Implements TAPI error handling specification for the React Native SDK. Adds proper retry logic for rate limits (429), transient errors (5xx), and handling of permanent errors (4xx).

Background

Currently the SDK has minimal error handling - failed events stay in the queue and retry indefinitely. This causes several issues:

  • No backoff for transient errors
  • No handling of 429 rate limits
  • Permanent errors (400, 404) never get dropped and block the queue
  • No retry limits

Solution

Added a RetryManager that handles retry logic for both rate limits and transient errors.

RetryManager - Manages retry state for uploads

  • Handles 429 rate limit responses using server-provided Retry-After wait time
  • Handles transient errors (5xx, network failures) using exponential backoff
  • Three states: READY, RATE_LIMITED, BACKING_OFF
  • Blocks all uploads when in RATE_LIMITED or BACKING_OFF state
  • Tracks retry count and enforces max retry limits
  • State persisted across app restarts

How it works with flush policies

Flush policies (TimerFlushPolicy, CountFlushPolicy) trigger flushes based on their criteria (time interval, event count). The RetryManager acts as a gate in sendEvents():

async sendEvents(events) {
  // Check if blocked by rate limit or backoff
  if (!await retryManager.canRetry()) return;

  // Upload batches in parallel
  const batches = chunk(events, 100, 500KB);
  const results = await Promise.all(batches.map(batch => uploadBatch(batch)));
  
  // Aggregate errors from all batches
  const aggregation = aggregateErrors(results);

  // Update retry manager based on errors
  if (aggregation.has429) {
    await retryManager.handle429(aggregation.longestRetryAfter);
  }
  if (aggregation.hasTransientError) {
    await retryManager.handleTransientError();
  }

  // Remove successful and permanently failed events
  if (aggregation.successfulMessageIds.length > 0) {
    await queuePlugin.dequeueByMessageIds(aggregation.successfulMessageIds);
    await retryManager.reset();
  }
  if (aggregation.permanentErrorMessageIds.length > 0) {
    await queuePlugin.dequeueByMessageIds(aggregation.permanentErrorMessageIds);
  }
}

When uploads are blocked:

  • Flush policies continue triggering at their normal interval
  • sendEvents() checks retryManager.canRetry() and returns early if blocked
  • Next flush attempt occurs on the next policy trigger
  • Once the backoff/rate limit expires, the flush succeeds

Error classification

Status Code Classification Action
200 Success Dequeue events, reset retry count
429 Rate limit Keep in queue, increment retry count, wait for Retry-After
5xx, 408, 410, 460 Transient Keep in queue, increment retry count, exponential backoff
400, 401, 403, 404 Permanent Drop events immediately
Network error Transient Keep in queue, increment retry count, exponential backoff

Implementation details

Error aggregation - When multiple batches are uploaded in parallel and multiple fail:

  • Retry count increments by 1 (not by the number of failed batches)
  • For multiple 429s, uses the longest Retry-After value
  • Successful events are dequeued even if some batches failed

MessageId-based dequeue - Events are removed from the queue by messageId instead of object reference, stable across re-chunking.
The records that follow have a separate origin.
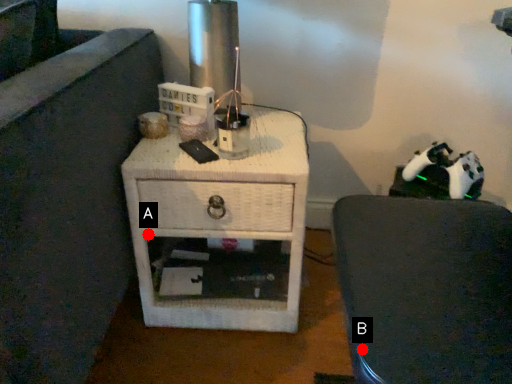
Question: Two points are circled on the image, labeled by A and B beside each circle. Among these points, which one is farthest from the camera?

Choices:
 (A) A is further
 (B) B is further

Answer: (A)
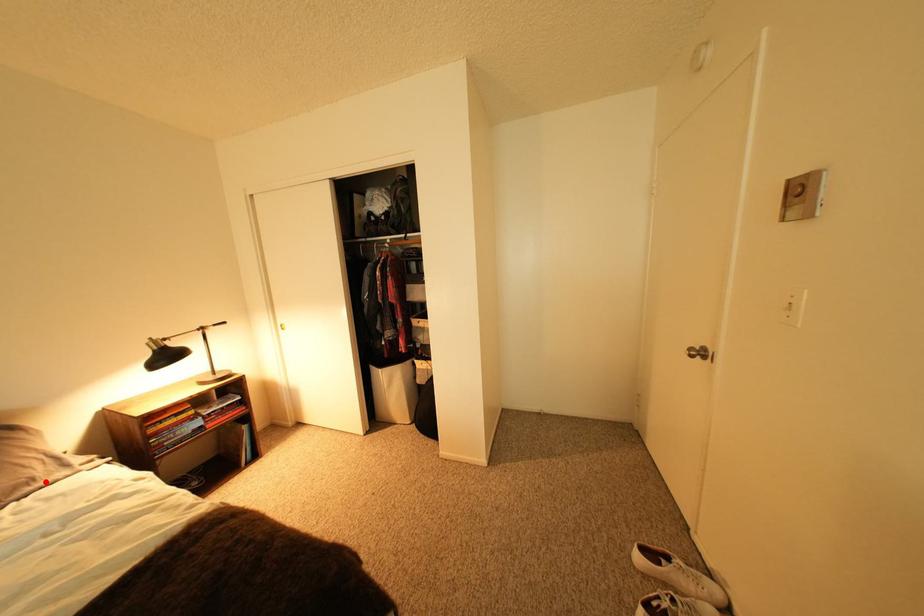
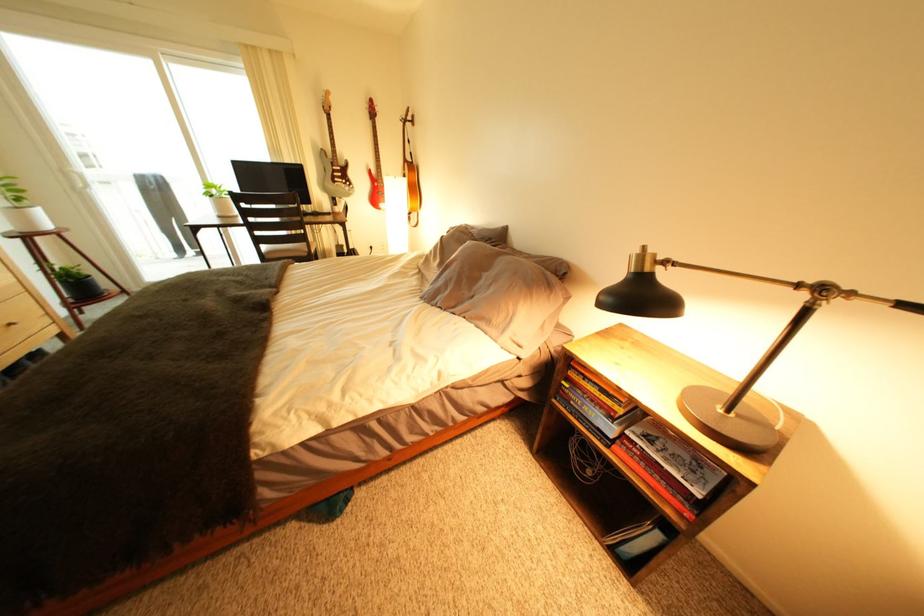
Find the pixel in the second image that matches the highlighted location in the first image.

(503, 323)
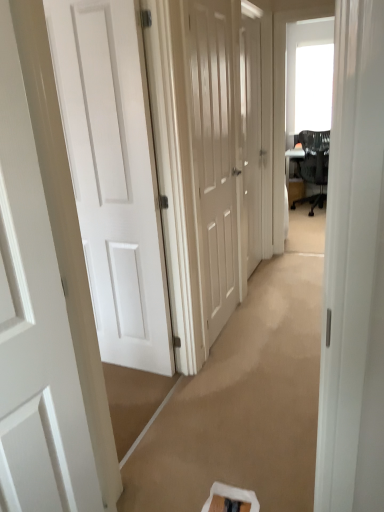
Question: Considering the positions of white matte door at left, which is the third door in back-to-front order, and white glossy door at center, which is the 4th door in front-to-back order, in the image, is white matte door at left, which is the third door in back-to-front order, wider or thinner than white glossy door at center, which is the 4th door in front-to-back order,?

Choices:
 (A) wide
 (B) thin

Answer: (A)

Question: From the image's perspective, relative to white glossy door at center, which appears as the 1th door when viewed from the back, is white matte door at left, acting as the 2th door starting from the front, above or below?

Choices:
 (A) below
 (B) above

Answer: (A)

Question: Estimate the real-world distances between objects in this image. Which object is farther from the white matte door at left, acting as the 2th door starting from the front?

Choices:
 (A) matte white door at center, the third door viewed from the front
 (B) white glossy door at center, which appears as the 1th door when viewed from the back
 (C) white glossy door at left, the first door viewed from the front
 (D) black mesh chair at upper right

Answer: (D)

Question: Considering the real-world distances, which object is closest to the matte white door at center, which is the 2th door in back-to-front order?

Choices:
 (A) white matte door at left, acting as the 2th door starting from the front
 (B) white glossy door at left, which is the fourth door in back-to-front order
 (C) white glossy door at center, which appears as the 1th door when viewed from the back
 (D) black mesh chair at upper right

Answer: (A)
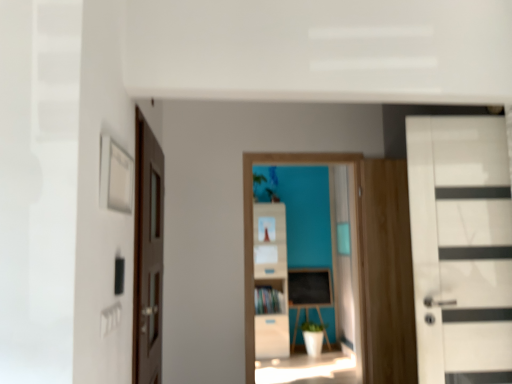
I want to click on brown wooden door at left, the second door viewed from the right, so click(148, 256).

Locate an element on the screen. Image resolution: width=512 pixels, height=384 pixels. white glossy door at right, placed as the 1th door when sorted from right to left is located at coordinates (461, 248).

What do you see at coordinates (270, 281) in the screenshot? This screenshot has width=512, height=384. I see `wooden file cabinet at center` at bounding box center [270, 281].

The width and height of the screenshot is (512, 384). Describe the element at coordinates (308, 293) in the screenshot. I see `blackboard at center` at that location.

You are a GUI agent. You are given a task and a screenshot of the screen. Output one action in this format:
    pyautogui.click(x=<x>, y=<y>)
    Task: Click on the brown wooden door at left, the second door viewed from the right
    The width and height of the screenshot is (512, 384).
    Given the screenshot: What is the action you would take?
    pyautogui.click(x=148, y=256)

Which is in front, brown wooden door at left, placed as the first door when sorted from left to right, or wooden file cabinet at center?

brown wooden door at left, placed as the first door when sorted from left to right.

In the scene shown: Is brown wooden door at left, the second door viewed from the right, with wooden file cabinet at center?

No, brown wooden door at left, the second door viewed from the right, is not beside wooden file cabinet at center.

Does brown wooden door at left, the second door viewed from the right, have a greater width compared to wooden file cabinet at center?

No.

Is wooden cabinet at center further to the viewer compared to brown wooden door at left, the second door viewed from the right?

Yes, wooden cabinet at center is further from the camera.

From the image's perspective, is wooden cabinet at center above brown wooden door at left, the second door viewed from the right?

Incorrect, from the image's perspective, wooden cabinet at center is lower than brown wooden door at left, the second door viewed from the right.

How much distance is there between wooden cabinet at center and brown wooden door at left, placed as the first door when sorted from left to right?

wooden cabinet at center and brown wooden door at left, placed as the first door when sorted from left to right, are 3.69 meters apart from each other.

Which of these two, wooden cabinet at center or brown wooden door at left, the second door viewed from the right, is thinner?

brown wooden door at left, the second door viewed from the right.

Which object is thinner, wooden file cabinet at center or blackboard at center?

Thinner between the two is blackboard at center.

Measure the distance from wooden file cabinet at center to blackboard at center.

wooden file cabinet at center and blackboard at center are 22.42 inches apart.

Is the surface of wooden file cabinet at center in direct contact with blackboard at center?

There is a gap between wooden file cabinet at center and blackboard at center.

Between wooden file cabinet at center and blackboard at center, which one has less height?

With less height is blackboard at center.

Based on the photo, does white glossy door at right, placed as the 1th door when sorted from right to left, lie behind wooden cabinet at center?

No, white glossy door at right, placed as the 1th door when sorted from right to left, is closer to the camera.

Is point (437, 237) in front of point (279, 300)?

Yes, point (437, 237) is in front of point (279, 300).

What's the angular difference between white glossy door at right, the second door when ordered from left to right, and wooden cabinet at center's facing directions?

white glossy door at right, the second door when ordered from left to right, and wooden cabinet at center are facing 172 degrees away from each other.

From the image's perspective, which one is positioned higher, white glossy door at right, the second door when ordered from left to right, or wooden cabinet at center?

white glossy door at right, the second door when ordered from left to right, appears higher in the image.

Which object is positioned more to the left, brown wooden door at left, the second door viewed from the right, or white glossy door at right, the second door when ordered from left to right?

From the viewer's perspective, brown wooden door at left, the second door viewed from the right, appears more on the left side.

Is brown wooden door at left, the second door viewed from the right, oriented away from white glossy door at right, the second door when ordered from left to right?

That's not correct — brown wooden door at left, the second door viewed from the right, is not looking away from white glossy door at right, the second door when ordered from left to right.

In the image, is brown wooden door at left, the second door viewed from the right, positioned in front of or behind white glossy door at right, the second door when ordered from left to right?

Clearly, brown wooden door at left, the second door viewed from the right, is in front of white glossy door at right, the second door when ordered from left to right.

Is point (139, 147) closer to viewer compared to point (472, 203)?

No, it is not.

Can you see white glossy door at right, the second door when ordered from left to right, touching wooden file cabinet at center?

No, white glossy door at right, the second door when ordered from left to right, is not with wooden file cabinet at center.

Is white glossy door at right, the second door when ordered from left to right, positioned beyond the bounds of wooden file cabinet at center?

Yes, white glossy door at right, the second door when ordered from left to right, is outside of wooden file cabinet at center.

From the image's perspective, is white glossy door at right, placed as the 1th door when sorted from right to left, positioned above or below wooden file cabinet at center?

From the image's perspective, white glossy door at right, placed as the 1th door when sorted from right to left, appears above wooden file cabinet at center.

What's the angular difference between white glossy door at right, placed as the 1th door when sorted from right to left, and wooden file cabinet at center's facing directions?

The facing directions of white glossy door at right, placed as the 1th door when sorted from right to left, and wooden file cabinet at center are 174 degrees apart.

Does point (302, 296) come closer to viewer compared to point (445, 349)?

No, (302, 296) is further to viewer.

Looking at this image, how many degrees apart are the facing directions of blackboard at center and white glossy door at right, placed as the 1th door when sorted from right to left?

174 degrees.

Measure the distance from blackboard at center to white glossy door at right, placed as the 1th door when sorted from right to left.

blackboard at center and white glossy door at right, placed as the 1th door when sorted from right to left, are 4.35 meters apart from each other.

Consider the image. Is blackboard at center bigger than white glossy door at right, the second door when ordered from left to right?

Incorrect, blackboard at center is not larger than white glossy door at right, the second door when ordered from left to right.

The image size is (512, 384). I want to click on file cabinet behind the brown wooden door at left, the second door viewed from the right, so click(270, 281).

The width and height of the screenshot is (512, 384). I want to click on cabinet that appears on the right of brown wooden door at left, the second door viewed from the right, so click(269, 297).

Estimate the real-world distances between objects in this image. Which object is closer to brown wooden door at left, the second door viewed from the right, white glossy door at right, placed as the 1th door when sorted from right to left, or wooden cabinet at center?

Among the two, white glossy door at right, placed as the 1th door when sorted from right to left, is located nearer to brown wooden door at left, the second door viewed from the right.

Based on their spatial positions, is brown wooden door at left, the second door viewed from the right, or wooden cabinet at center closer to blackboard at center?

wooden cabinet at center.

Looking at the image, which one is located closer to white glossy door at right, the second door when ordered from left to right, brown wooden door at left, the second door viewed from the right, or wooden cabinet at center?

The object closer to white glossy door at right, the second door when ordered from left to right, is brown wooden door at left, the second door viewed from the right.

From the image, which object appears to be nearer to brown wooden door at left, placed as the first door when sorted from left to right, wooden cabinet at center or wooden file cabinet at center?

wooden file cabinet at center.

Considering their positions, is blackboard at center positioned further to white glossy door at right, placed as the 1th door when sorted from right to left, than wooden file cabinet at center?

Based on the image, blackboard at center appears to be further to white glossy door at right, placed as the 1th door when sorted from right to left.

When comparing their distances from brown wooden door at left, placed as the first door when sorted from left to right, does blackboard at center or white glossy door at right, placed as the 1th door when sorted from right to left, seem further?

→ The object further to brown wooden door at left, placed as the first door when sorted from left to right, is blackboard at center.

Estimate the real-world distances between objects in this image. Which object is closer to wooden file cabinet at center, wooden cabinet at center or brown wooden door at left, placed as the first door when sorted from left to right?

wooden cabinet at center is positioned closer to the anchor wooden file cabinet at center.

Estimate the real-world distances between objects in this image. Which object is further from white glossy door at right, the second door when ordered from left to right, brown wooden door at left, the second door viewed from the right, or blackboard at center?

blackboard at center is positioned further to the anchor white glossy door at right, the second door when ordered from left to right.

Find the location of a particular element. file cabinet located between brown wooden door at left, placed as the first door when sorted from left to right, and blackboard at center in the depth direction is located at coordinates (270, 281).

I want to click on file cabinet between white glossy door at right, the second door when ordered from left to right, and wooden cabinet at center in the front-back direction, so click(270, 281).

The height and width of the screenshot is (384, 512). What are the coordinates of `file cabinet between wooden cabinet at center and blackboard at center` in the screenshot? It's located at (270, 281).

Where is `cabinet between white glossy door at right, the second door when ordered from left to right, and blackboard at center, along the z-axis`? This screenshot has width=512, height=384. cabinet between white glossy door at right, the second door when ordered from left to right, and blackboard at center, along the z-axis is located at coordinates (269, 297).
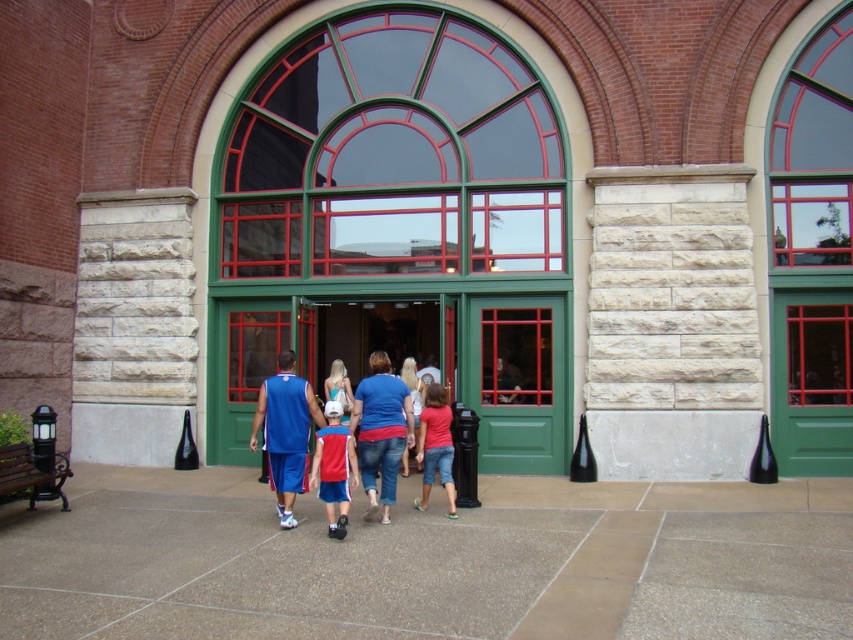
You are a photographer standing in front of the building. You notice two people wearing a blue jersey at center and a red fabric shirt at center. Which clothing item would you need to zoom in more on to capture details if you want both to be equally visible in your photo?

The blue jersey at center has a larger width than the red fabric shirt at center, so you would need to zoom in more on the red fabric shirt at center to make them appear equally visible in the photo.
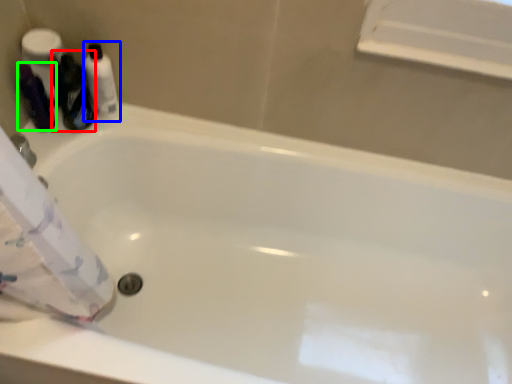
Question: Which object is the closest to the cleaning product (highlighted by a red box)? Choose among these: toiletry (highlighted by a blue box) or toiletry (highlighted by a green box).

Choices:
 (A) toiletry
 (B) toiletry

Answer: (A)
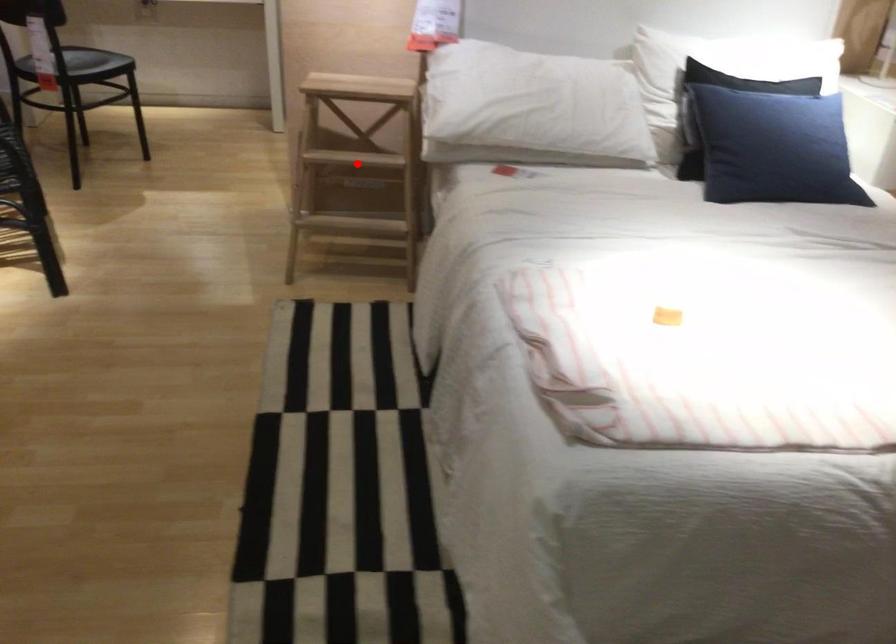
Flush serialization - Concurrent flush calls are serialized to prevent uploading the same events multiple times.

Thread safety - State machine updates use atomic dispatch to prevent race conditions from async interleaving.

Configuration

The feature is opt-in via the httpConfig parameter:

const client = createClient({
  writeKey: 'YOUR_WRITE_KEY',
  httpConfig: {
    rateLimitConfig: {
      enabled: true,
      maxRetryCount: 10,
      maxRetryInterval: 1800,      // max 30min retry-after
      maxRateLimitDuration: 86400, // give up after 24 hours
    },
    backoffConfig: {
      enabled: true,
      maxRetryCount: 10,
      baseBackoffInterval: 0.5,
      maxBackoffInterval: 30,
      maxTotalBackoffDuration: 86400,
      jitterPercent: 25,
      default4xxBehavior: 'drop',
      default5xxBehavior: 'retry',
      statusCodeOverrides: {},
    },
  },
});

If httpConfig is not provided, behavior is unchanged from current implementation.

Testing

All tests pass (69 test suites, 422 tests). Added comprehensive tests for retry manager state transitions, backoff calculation, and error aggregation logic.

@abueide abueide changed the title feat: TAPI-compliant error handling with parallel batch processing TAPI error handling with parallel batches Mar 9, 2026
abueide and others added 17 commits March 9, 2026 15:19
Add the UploadStateMachine component for managing global rate limiting
state for 429 responses, along with supporting types and config validation.

Components:
- RateLimitConfig, UploadStateData, HttpConfig types
- validateRateLimitConfig with SDD-specified bounds
- UploadStateMachine with canUpload/handle429/reset/getGlobalRetryCount
- Core test suite (10 tests) and test helpers
- backoff/index.ts barrel export

Co-Authored-By: Claude Opus 4.6 <noreply@anthropic.com>
Improvements to UploadStateMachine:
- Add comprehensive JSDoc comments for all public methods
- Add input validation in handle429() for negative/large retryAfterSeconds
- Add logging when transitioning from RATE_LIMITED to READY
- Add edge case tests for negative, zero, and very large retry values
- Fix linting issues (template literal expressions, unsafe assignments)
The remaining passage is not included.